As explains on its website:

“People of all gender identities can experience and be affected by sexual and domestic violence—women are not the only survivors just as men are not the only perpetrators. We strive to challenge narrow and inaccurate representations of what assault looks like and also acknowledge that these forms of violence disproportionately affect women, transgender, gender nonconforming, and disabled people.”

Sinopoli added however that changing community attitudes towards women was an important part of addressing gender-based violence.

“Consistently what I hear from women is that they are told to shut up, they are told to shut up during it, they are told to shut up after it, and they are told by some institutions to continue keeping their mouths shut.
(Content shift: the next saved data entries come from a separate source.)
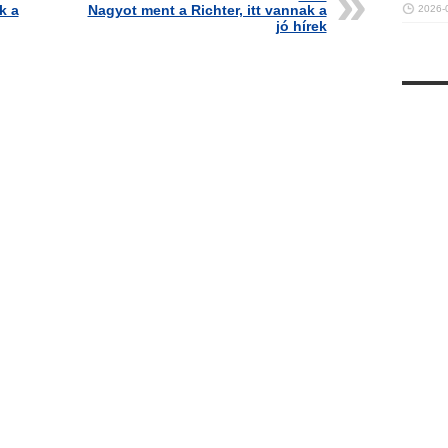
k a
Nagyot ment a Richter, itt vannak a
2026-
jó hírek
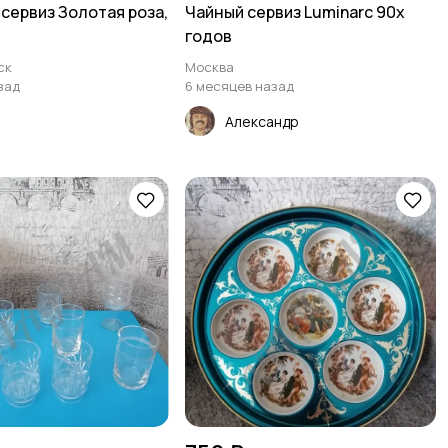
сервиз Золотая роза,
Чайный сервиз Luminarc 90х
годов
ск
Москва
зад
6 месяцев назад
Александр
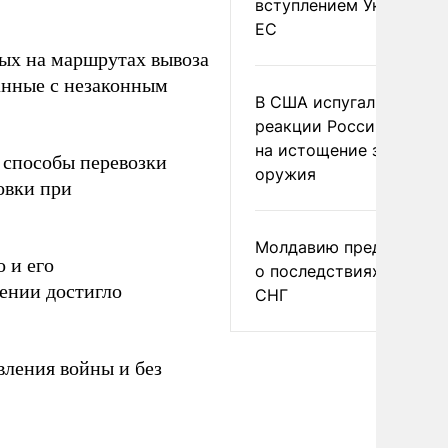
вступлением Украины в
ЕС
вых на маршрутах вывоза
занные с незаконным
В США испугались
реакции России и Кита
на истощение запасов
способы перевозки
оружия
овки при
Молдавию предупреди
 и его
о последствиях выхода
лении достигло
СНГ
вления войны и без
“That is what we can link to the depression and the anxiety and a lot of the re-experiencing and retriggering that is so central to PTSD,” Sinopoli said.

Sinopoli added that “the way that society reacts, to someone who discloses or is struggling, is so important.

“The more that people speak up the more that we will actually see a decline in such significant psychological symptoms.”

Early intervention can help

When helping someone who has experienced violence, Rees said that it is important that friends and family reassure the victim that it “it is never acceptable to be hit, or to be treated violently or to be raped.”

Unfortunately, population studies show that women who have experienced gender-based violence are also at increased risk of experiencing it again in their lifetime.

“This might be the case because often men target women who are vulnerable, so if she has a mental disorder or trauma as a result of an early childhood adversity, she may be more likely to be targeted by men who in a sense benefit from powerlessness, inequality and fear.”

She said that warning bells that a relationship is unhealthy include controlling, jealous behaviour such as telling you who you should socialise with, or getting jealous because you are doing better than he is at university.

“Often women think that’s because he cares about me, he’s worried about me and that why he wants to know where I am all the time,”

But this type of behaviour should actually be seen as a warning of future emotional and perhaps physical abuse, Rees said.

Rees said that the reasons women don’t leave violent relationships are complex,

“She may be suffering depression. She may not have the economic resources to leave. She may worry about the children, and rightly so, because often people end up homeless, and she also may know that she’s at high risk of retaliation from the perpetrator if she leaves.”

Rees also explained that it is important for health practitioners to receive training so they can be confident to ask about domestic violence and respond appropriately.

She added that primary health care responses  with community-based services to ensure that survivors have access to help that is sensitive to the complex impact of sexual violence.